** Work to complete **
The records that follow must be reproduced in full, with every picture excluded.
START Exercise data
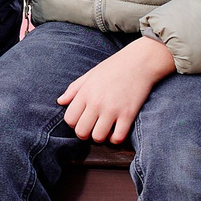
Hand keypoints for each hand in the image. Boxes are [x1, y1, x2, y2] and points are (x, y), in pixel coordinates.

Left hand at [57, 37, 177, 143]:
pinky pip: (118, 137)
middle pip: (81, 132)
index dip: (74, 123)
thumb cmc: (114, 67)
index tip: (82, 120)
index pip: (69, 119)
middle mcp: (96, 103)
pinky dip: (116, 139)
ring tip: (105, 130)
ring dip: (101, 137)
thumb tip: (60, 101)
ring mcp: (112, 110)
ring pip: (98, 137)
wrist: (140, 61)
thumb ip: (74, 89)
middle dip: (85, 133)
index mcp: (85, 93)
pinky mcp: (128, 114)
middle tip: (92, 128)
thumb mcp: (90, 74)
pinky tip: (117, 131)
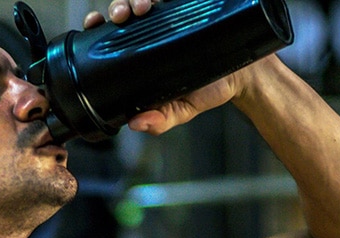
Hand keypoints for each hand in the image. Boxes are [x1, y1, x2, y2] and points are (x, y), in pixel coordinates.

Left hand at [82, 0, 243, 134]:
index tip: (92, 23)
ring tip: (142, 7)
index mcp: (140, 52)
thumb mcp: (182, 109)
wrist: (247, 75)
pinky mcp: (188, 4)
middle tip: (119, 16)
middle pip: (123, 10)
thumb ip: (160, 119)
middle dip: (116, 7)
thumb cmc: (209, 89)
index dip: (97, 27)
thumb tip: (136, 125)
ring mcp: (171, 15)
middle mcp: (152, 29)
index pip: (110, 35)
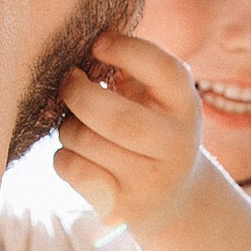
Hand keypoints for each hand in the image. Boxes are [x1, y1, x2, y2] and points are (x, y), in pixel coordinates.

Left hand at [52, 31, 205, 235]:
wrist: (174, 198)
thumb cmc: (153, 130)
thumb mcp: (157, 97)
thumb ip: (132, 68)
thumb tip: (87, 42)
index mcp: (187, 106)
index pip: (165, 71)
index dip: (127, 50)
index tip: (97, 43)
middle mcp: (177, 146)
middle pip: (116, 118)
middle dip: (78, 94)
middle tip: (68, 81)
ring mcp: (151, 182)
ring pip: (85, 142)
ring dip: (68, 126)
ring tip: (77, 126)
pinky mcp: (123, 208)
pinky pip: (72, 168)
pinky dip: (63, 155)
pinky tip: (77, 154)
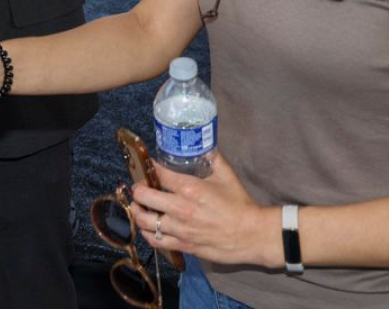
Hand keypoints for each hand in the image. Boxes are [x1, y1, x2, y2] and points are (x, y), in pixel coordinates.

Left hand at [127, 152, 279, 267]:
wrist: (251, 235)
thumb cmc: (239, 204)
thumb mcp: (226, 175)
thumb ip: (212, 157)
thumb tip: (203, 143)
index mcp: (190, 188)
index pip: (158, 173)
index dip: (148, 167)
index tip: (146, 164)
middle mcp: (180, 209)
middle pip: (143, 197)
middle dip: (137, 189)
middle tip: (139, 187)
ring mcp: (180, 229)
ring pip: (143, 221)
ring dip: (137, 211)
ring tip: (138, 206)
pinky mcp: (183, 245)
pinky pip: (155, 241)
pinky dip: (146, 233)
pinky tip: (148, 226)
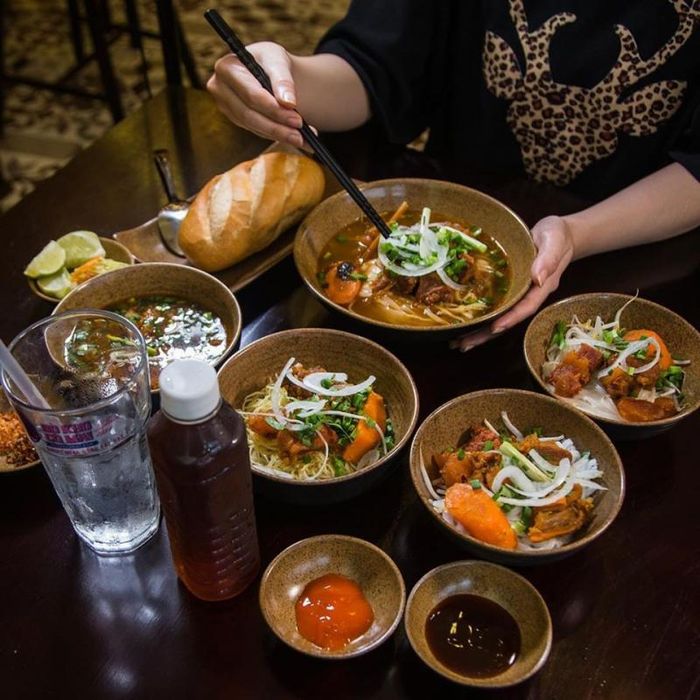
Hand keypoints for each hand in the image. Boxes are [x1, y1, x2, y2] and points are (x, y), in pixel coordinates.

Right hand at [207, 42, 304, 147]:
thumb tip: (288, 103)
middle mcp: (220, 88)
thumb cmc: (270, 60)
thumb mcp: (278, 60)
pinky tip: (296, 139)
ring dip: (279, 135)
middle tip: (300, 136)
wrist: (268, 68)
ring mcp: (226, 106)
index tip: (297, 120)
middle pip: (250, 115)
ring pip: (253, 127)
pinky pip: (257, 131)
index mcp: (227, 68)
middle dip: (277, 127)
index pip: (251, 95)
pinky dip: (277, 136)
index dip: (274, 109)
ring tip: (302, 140)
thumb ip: (283, 79)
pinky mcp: (235, 119)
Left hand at [450, 215, 574, 350]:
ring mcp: (520, 295)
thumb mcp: (554, 239)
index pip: (526, 306)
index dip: (511, 318)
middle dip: (487, 334)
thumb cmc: (556, 235)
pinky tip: (465, 325)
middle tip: (464, 344)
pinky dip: (481, 318)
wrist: (558, 235)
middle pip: (509, 320)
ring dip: (480, 332)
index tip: (495, 327)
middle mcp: (530, 295)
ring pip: (500, 318)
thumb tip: (539, 278)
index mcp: (542, 286)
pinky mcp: (511, 290)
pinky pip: (496, 307)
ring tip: (458, 343)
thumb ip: (549, 258)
END Exercise data
** Solved problem **
Hand keypoints for each hand in the image. Boxes are [x1, y1, x2, y2] and points are (x, y), in pixel coordinates.

Left hand at [57, 37, 177, 143]:
pinky pip: (118, 137)
middle pip: (81, 132)
index dip: (74, 123)
thumb cmc: (114, 67)
index tip: (82, 120)
index pip: (69, 119)
middle mcp: (96, 103)
pinky dip: (116, 139)
ring tip: (105, 130)
ring dip: (101, 137)
thumb tip: (60, 101)
ring mcp: (112, 110)
ring pip: (98, 137)
wrist: (140, 61)
thumb ip: (74, 89)
middle dip: (85, 133)
index mcp: (85, 93)
pinky mcp: (128, 114)
middle tip: (92, 128)
thumb mcp: (90, 74)
pinky tip: (117, 131)
Hand keypoints for each hand in the image. Boxes are [x1, y1, x2, y2] and points are (x, y), in pixel coordinates.

Left hand at [82, 0, 243, 134]:
index tip: (92, 23)
ring tip: (142, 7)
index mcp: (140, 52)
thumb mcp: (182, 109)
wrist: (247, 75)
pinky mcp: (188, 4)
middle tip: (119, 16)
middle pip: (123, 10)
thumb ip: (160, 119)
middle dip: (116, 7)
thumb cmc: (209, 89)
index dip: (97, 27)
thumb tip: (136, 125)
ring mcp: (171, 15)
middle mcp: (152, 29)
index pip: (110, 35)
Hand keypoints for each hand in the image. Boxes are [x1, y1, x2, y2] and points are (x, y), in pixel coordinates.

Left hand at [52, 31, 205, 235]:
wrist: (174, 198)
thumb cmc: (153, 130)
thumb mcp: (157, 97)
thumb ip: (132, 68)
thumb tip: (87, 42)
index mcp: (187, 106)
index pip: (165, 71)
index dip: (127, 50)
index tip: (97, 43)
middle mcp: (177, 146)
middle pip: (116, 118)
middle dip: (78, 94)
middle tip: (68, 81)
ring mcp: (151, 182)
ring pip: (85, 142)
ring dip: (68, 126)
ring tip: (77, 126)
pinky mcp: (123, 208)
pinky pip: (72, 168)
pinky dip: (63, 155)
pinky tip: (77, 154)
Hand keypoints for each hand in the image. Boxes are [x1, y1, x2, y2] and points are (x, y), in pixel coordinates.

Left hand at [127, 152, 279, 267]:
wrist: (251, 235)
thumb cmc: (239, 204)
thumb mcp: (226, 175)
thumb ip: (212, 157)
thumb tip: (203, 143)
index mcp: (190, 188)
index pip: (158, 173)
index dip: (148, 167)
index tip: (146, 164)
middle mcp: (180, 209)
middle pip: (143, 197)
middle dip: (137, 189)
middle tip: (139, 187)
ring mcp: (180, 229)
ring pip: (143, 221)
ring dip: (137, 211)
ring tip: (138, 206)
pinky mcp: (183, 245)
pinky pip: (155, 241)
pinky dip: (146, 233)
pinky tip: (148, 226)
Hand keypoints for each hand in the image. Boxes are [x1, y1, x2, y2] and points are (x, y), in pixel coordinates.

Right hand at [207, 42, 304, 147]:
thumb tip: (288, 103)
middle mcp: (220, 88)
thumb cmc: (270, 60)
thumb mcp: (278, 60)
pinky tip: (296, 139)
ring dip: (279, 135)
middle tip: (300, 136)
wrist: (268, 68)
ring mcp: (226, 106)
index tip: (297, 120)
middle pip: (250, 115)
ring pip: (253, 127)
pinky pip: (257, 131)
index mcp: (227, 68)
middle dip: (277, 127)
index pip: (251, 95)
pinky dip: (277, 136)
index dip: (274, 109)
ring tip: (302, 140)
thumb ip: (283, 79)
pinky mcp: (235, 119)
Left hand at [450, 215, 574, 350]:
ring mcp: (520, 295)
thumb mcp: (554, 239)
index pip: (526, 306)
index dip: (511, 318)
middle dip: (487, 334)
thumb cmc: (556, 235)
pinky tip: (465, 325)
middle tip: (464, 344)
pinky dip: (481, 318)
wrist: (558, 235)
middle pip: (509, 320)
ring dip: (480, 332)
index tip: (495, 327)
middle mcp: (530, 295)
ring pip: (500, 318)
thumb tip: (539, 278)
index mcp: (542, 286)
pinky mcp: (511, 290)
pinky pip: (496, 307)
ring tip: (458, 343)
thumb ip: (549, 258)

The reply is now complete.